== Task requirements ==
Give again the line that contains "(end 0.93 -0.47)", plus every line after it to the end of the records, unchanged.

== Materials provided ==
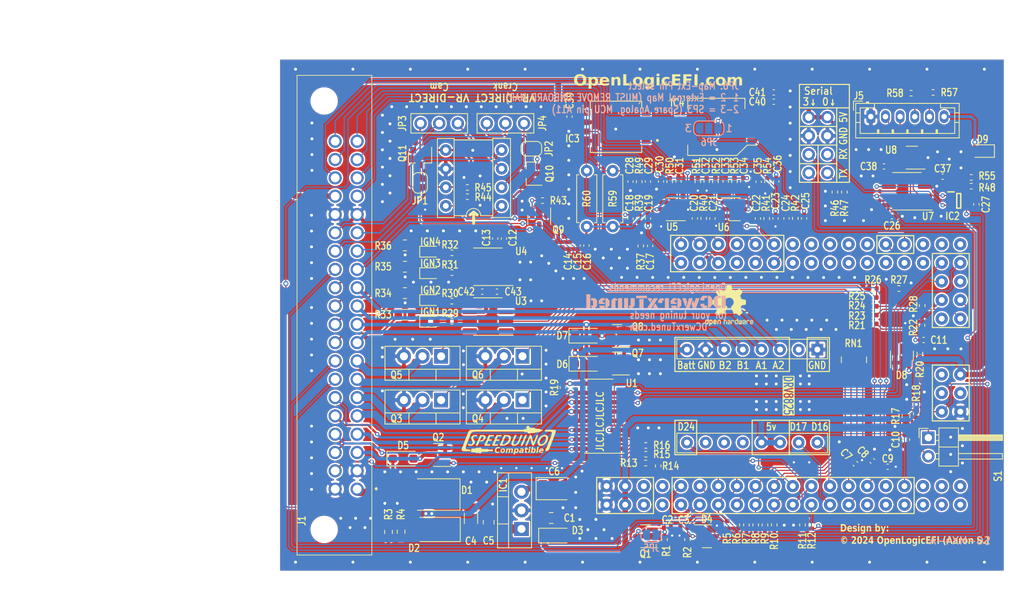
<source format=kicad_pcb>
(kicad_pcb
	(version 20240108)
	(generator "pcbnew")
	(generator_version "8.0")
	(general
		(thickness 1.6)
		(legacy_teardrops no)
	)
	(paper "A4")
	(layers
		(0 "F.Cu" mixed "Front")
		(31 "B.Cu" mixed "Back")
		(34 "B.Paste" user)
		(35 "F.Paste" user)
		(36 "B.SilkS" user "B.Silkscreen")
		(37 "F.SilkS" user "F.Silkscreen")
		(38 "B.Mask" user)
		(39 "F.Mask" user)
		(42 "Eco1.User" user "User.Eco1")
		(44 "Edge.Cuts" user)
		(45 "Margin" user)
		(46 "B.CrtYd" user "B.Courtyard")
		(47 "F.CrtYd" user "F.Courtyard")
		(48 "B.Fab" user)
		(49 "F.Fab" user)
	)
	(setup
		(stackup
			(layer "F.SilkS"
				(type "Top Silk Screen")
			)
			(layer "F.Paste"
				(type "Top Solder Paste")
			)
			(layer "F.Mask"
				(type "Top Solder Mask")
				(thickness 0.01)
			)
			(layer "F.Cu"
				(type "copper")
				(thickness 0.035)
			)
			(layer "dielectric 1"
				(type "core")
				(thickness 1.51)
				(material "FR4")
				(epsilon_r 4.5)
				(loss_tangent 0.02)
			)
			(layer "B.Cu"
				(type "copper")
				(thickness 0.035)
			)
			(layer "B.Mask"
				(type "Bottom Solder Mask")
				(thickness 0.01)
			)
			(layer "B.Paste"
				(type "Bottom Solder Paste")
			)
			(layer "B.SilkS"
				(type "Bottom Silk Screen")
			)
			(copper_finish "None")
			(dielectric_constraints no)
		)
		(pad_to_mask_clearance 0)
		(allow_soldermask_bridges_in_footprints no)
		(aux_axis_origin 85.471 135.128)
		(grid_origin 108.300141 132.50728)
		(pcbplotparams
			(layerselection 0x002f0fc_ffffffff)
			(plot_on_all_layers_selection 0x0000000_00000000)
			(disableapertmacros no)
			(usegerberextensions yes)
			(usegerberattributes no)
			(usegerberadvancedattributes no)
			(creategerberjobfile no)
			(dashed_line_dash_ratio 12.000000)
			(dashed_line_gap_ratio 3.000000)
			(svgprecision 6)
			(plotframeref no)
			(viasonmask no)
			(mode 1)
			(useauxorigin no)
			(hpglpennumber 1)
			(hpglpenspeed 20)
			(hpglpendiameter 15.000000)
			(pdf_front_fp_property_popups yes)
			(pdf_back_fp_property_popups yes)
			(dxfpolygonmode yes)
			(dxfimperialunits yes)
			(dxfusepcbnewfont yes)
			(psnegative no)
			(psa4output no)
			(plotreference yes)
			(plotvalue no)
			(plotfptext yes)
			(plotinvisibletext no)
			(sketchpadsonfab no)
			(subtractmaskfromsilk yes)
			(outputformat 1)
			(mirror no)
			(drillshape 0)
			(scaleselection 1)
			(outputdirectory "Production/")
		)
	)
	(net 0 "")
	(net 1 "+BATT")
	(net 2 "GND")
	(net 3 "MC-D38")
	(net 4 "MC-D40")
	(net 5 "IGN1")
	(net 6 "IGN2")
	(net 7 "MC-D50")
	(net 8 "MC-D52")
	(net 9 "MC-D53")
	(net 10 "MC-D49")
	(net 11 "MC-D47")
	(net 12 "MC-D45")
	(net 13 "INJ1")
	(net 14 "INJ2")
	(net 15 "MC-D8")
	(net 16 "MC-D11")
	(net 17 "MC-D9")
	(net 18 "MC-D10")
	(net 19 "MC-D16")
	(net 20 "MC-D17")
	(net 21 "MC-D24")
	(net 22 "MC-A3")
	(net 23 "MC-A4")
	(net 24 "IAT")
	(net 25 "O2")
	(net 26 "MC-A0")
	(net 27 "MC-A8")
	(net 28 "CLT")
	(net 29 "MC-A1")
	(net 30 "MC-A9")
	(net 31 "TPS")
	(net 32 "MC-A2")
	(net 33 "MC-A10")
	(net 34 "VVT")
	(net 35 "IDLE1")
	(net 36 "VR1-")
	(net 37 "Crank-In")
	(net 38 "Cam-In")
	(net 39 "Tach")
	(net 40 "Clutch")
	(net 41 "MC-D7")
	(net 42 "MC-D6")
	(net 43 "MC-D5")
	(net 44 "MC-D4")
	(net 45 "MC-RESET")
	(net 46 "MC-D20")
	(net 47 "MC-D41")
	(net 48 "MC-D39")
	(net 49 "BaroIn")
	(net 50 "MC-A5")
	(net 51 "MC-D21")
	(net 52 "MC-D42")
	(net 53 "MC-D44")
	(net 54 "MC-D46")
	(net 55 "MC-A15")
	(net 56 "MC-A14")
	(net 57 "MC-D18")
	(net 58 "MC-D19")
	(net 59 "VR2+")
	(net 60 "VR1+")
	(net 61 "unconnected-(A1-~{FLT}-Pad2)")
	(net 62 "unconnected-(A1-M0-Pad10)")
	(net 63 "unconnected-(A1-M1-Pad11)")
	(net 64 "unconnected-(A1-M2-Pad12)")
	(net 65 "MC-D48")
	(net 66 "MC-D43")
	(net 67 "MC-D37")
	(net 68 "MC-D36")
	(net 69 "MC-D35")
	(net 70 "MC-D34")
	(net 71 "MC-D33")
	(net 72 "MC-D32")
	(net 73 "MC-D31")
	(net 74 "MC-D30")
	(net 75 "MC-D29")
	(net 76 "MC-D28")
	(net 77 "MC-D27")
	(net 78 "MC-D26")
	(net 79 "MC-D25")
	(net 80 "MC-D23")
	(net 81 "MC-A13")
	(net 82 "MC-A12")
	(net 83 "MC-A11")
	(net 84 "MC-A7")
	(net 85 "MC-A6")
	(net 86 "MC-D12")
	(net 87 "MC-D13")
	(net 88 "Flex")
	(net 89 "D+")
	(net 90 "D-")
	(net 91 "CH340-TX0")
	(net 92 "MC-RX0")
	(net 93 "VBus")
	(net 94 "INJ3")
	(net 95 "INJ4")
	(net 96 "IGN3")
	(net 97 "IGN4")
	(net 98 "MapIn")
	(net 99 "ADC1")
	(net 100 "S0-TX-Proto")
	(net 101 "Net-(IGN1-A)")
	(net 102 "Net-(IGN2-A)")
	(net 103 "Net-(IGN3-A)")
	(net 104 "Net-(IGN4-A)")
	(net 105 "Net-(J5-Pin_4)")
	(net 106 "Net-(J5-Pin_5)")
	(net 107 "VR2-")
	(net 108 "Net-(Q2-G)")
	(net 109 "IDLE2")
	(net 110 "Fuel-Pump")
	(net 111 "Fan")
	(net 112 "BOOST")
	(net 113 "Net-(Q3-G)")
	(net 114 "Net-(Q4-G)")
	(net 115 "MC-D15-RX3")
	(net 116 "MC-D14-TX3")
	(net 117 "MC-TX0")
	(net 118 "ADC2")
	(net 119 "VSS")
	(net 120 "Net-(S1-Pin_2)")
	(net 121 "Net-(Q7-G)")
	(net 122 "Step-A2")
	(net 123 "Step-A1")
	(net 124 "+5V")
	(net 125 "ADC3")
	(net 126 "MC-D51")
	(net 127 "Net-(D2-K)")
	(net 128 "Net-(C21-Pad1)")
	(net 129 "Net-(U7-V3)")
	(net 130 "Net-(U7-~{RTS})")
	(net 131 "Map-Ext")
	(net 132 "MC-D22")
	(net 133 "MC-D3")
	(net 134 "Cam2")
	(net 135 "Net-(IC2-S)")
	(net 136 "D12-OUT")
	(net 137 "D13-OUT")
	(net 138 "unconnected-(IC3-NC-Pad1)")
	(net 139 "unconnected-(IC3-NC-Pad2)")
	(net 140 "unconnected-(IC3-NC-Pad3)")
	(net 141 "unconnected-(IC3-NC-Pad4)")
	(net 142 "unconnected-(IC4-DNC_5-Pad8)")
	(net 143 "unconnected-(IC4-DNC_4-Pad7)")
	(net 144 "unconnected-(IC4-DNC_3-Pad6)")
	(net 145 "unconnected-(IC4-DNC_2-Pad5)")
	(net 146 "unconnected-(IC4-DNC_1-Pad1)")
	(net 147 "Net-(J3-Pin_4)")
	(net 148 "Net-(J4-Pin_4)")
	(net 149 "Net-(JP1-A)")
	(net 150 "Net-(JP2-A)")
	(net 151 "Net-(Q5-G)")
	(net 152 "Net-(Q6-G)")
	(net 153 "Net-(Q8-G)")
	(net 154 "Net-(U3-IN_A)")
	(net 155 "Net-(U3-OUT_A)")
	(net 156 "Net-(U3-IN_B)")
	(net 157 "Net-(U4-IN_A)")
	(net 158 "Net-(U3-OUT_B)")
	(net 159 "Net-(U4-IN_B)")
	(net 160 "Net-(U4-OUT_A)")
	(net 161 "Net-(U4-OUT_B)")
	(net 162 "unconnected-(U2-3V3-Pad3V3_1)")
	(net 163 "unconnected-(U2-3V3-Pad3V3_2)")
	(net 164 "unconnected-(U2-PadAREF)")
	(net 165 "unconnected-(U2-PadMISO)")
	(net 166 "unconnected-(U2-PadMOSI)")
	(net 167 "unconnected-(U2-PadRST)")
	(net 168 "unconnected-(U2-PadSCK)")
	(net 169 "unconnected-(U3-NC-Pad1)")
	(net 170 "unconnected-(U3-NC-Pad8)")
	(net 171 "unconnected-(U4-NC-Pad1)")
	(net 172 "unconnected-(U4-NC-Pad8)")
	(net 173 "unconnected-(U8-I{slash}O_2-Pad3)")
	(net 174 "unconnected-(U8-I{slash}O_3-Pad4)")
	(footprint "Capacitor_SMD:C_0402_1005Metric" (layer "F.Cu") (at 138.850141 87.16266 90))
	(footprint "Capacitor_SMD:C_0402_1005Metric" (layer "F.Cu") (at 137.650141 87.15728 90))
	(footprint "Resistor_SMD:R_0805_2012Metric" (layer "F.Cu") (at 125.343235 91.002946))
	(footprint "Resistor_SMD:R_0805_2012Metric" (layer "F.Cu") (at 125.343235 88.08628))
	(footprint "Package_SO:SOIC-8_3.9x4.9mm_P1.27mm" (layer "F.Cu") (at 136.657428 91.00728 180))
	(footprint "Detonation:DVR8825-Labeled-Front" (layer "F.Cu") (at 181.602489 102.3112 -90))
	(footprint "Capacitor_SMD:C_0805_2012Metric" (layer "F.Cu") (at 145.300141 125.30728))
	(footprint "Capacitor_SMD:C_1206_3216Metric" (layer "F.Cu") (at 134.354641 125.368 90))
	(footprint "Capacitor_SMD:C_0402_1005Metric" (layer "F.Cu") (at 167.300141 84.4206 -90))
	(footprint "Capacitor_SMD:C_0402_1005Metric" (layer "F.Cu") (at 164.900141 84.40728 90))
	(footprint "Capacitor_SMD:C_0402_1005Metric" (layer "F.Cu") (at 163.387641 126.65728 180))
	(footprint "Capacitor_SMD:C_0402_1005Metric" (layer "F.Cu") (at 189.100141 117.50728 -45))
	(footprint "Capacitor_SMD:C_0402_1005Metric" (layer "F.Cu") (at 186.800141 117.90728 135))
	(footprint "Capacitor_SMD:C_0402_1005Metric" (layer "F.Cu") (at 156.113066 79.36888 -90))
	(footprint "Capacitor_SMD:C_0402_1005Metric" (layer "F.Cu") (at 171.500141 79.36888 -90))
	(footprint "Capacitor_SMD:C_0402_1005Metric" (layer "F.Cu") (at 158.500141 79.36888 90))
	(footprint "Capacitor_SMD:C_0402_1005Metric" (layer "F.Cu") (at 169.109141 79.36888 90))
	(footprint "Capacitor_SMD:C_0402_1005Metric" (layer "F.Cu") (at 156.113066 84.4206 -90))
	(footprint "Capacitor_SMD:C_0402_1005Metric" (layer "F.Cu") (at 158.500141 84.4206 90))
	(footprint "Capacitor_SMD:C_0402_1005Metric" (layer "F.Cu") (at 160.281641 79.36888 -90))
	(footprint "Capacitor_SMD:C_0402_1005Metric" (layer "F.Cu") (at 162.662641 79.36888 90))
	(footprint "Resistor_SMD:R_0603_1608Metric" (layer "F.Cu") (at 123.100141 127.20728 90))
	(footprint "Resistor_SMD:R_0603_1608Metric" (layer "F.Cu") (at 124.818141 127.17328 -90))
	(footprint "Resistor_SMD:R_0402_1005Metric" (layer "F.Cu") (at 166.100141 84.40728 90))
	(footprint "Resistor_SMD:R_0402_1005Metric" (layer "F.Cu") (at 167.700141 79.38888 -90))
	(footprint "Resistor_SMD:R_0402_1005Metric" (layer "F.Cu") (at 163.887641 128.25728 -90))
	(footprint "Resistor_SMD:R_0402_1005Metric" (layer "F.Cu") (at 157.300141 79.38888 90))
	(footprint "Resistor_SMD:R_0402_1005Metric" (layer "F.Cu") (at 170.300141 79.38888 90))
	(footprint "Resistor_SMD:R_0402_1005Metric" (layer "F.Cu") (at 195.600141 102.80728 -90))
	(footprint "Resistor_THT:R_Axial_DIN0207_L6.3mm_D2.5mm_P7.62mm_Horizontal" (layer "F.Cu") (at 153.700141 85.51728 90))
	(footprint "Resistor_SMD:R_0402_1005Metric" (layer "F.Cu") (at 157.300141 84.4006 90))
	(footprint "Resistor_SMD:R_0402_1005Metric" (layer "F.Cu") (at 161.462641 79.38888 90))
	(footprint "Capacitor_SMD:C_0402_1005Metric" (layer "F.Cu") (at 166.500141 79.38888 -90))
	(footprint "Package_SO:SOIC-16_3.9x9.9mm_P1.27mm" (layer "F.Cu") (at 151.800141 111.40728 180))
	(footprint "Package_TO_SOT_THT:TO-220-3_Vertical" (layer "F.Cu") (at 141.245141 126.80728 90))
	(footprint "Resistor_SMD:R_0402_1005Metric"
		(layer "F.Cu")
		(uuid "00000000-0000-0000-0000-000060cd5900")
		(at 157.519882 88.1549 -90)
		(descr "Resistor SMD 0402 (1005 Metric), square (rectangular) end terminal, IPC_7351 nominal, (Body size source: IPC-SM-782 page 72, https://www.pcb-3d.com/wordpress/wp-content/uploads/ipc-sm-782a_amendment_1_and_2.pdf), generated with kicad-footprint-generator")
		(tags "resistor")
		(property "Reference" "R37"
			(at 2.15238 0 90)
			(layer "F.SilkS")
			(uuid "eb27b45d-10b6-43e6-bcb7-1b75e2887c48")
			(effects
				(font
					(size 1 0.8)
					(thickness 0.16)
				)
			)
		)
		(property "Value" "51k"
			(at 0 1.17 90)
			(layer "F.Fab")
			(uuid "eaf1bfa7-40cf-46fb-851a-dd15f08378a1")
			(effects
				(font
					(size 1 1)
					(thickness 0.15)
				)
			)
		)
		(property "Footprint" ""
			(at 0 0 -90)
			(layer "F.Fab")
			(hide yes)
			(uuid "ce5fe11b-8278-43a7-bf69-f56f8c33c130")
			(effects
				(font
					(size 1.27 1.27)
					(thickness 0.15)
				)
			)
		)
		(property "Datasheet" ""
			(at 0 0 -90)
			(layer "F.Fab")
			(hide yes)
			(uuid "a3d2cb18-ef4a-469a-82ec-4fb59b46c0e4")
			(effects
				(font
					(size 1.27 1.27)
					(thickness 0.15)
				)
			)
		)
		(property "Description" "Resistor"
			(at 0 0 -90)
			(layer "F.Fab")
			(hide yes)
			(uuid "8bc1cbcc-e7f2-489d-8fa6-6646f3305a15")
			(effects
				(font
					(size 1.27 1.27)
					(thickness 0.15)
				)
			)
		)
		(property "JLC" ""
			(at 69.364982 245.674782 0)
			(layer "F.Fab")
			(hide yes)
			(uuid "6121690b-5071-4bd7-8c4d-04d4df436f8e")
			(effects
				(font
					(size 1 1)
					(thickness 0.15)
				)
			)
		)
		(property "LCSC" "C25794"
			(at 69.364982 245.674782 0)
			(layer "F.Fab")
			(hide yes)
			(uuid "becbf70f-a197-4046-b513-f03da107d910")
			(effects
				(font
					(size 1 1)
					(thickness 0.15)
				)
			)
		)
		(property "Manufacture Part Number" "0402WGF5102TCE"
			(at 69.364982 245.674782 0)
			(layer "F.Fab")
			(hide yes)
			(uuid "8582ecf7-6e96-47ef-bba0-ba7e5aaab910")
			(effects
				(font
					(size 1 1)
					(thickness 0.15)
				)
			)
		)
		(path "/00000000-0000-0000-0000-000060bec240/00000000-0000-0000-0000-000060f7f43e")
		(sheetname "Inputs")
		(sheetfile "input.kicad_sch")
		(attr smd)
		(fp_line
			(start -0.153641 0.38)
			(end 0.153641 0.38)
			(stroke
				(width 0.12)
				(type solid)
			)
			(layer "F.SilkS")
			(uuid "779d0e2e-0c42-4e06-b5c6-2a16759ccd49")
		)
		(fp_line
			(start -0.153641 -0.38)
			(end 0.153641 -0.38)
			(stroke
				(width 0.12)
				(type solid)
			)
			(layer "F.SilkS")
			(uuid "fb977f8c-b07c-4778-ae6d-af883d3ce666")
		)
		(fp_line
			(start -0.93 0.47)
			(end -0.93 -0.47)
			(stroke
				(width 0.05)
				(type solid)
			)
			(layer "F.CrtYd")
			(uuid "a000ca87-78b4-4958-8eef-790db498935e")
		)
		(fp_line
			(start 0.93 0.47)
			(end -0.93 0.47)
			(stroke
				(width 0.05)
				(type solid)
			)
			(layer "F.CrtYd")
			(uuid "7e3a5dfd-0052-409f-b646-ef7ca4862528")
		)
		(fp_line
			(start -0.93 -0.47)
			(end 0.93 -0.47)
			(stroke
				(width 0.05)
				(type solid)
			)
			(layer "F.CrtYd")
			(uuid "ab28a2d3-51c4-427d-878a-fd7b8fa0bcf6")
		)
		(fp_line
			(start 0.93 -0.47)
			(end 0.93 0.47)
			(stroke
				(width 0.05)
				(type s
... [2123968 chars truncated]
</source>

== Solution ==
			(end 0.93 -0.47)
			(stroke
				(width 0.05)
				(type solid)
			)
			(layer "F.CrtYd")
			(uuid "ab28a2d3-51c4-427d-878a-fd7b8fa0bcf6")
		)
		(fp_line
			(start 0.93 -0.47)
			(end 0.93 0.47)
			(stroke
				(width 0.05)
				(type s
... [2123968 chars truncated]
</source>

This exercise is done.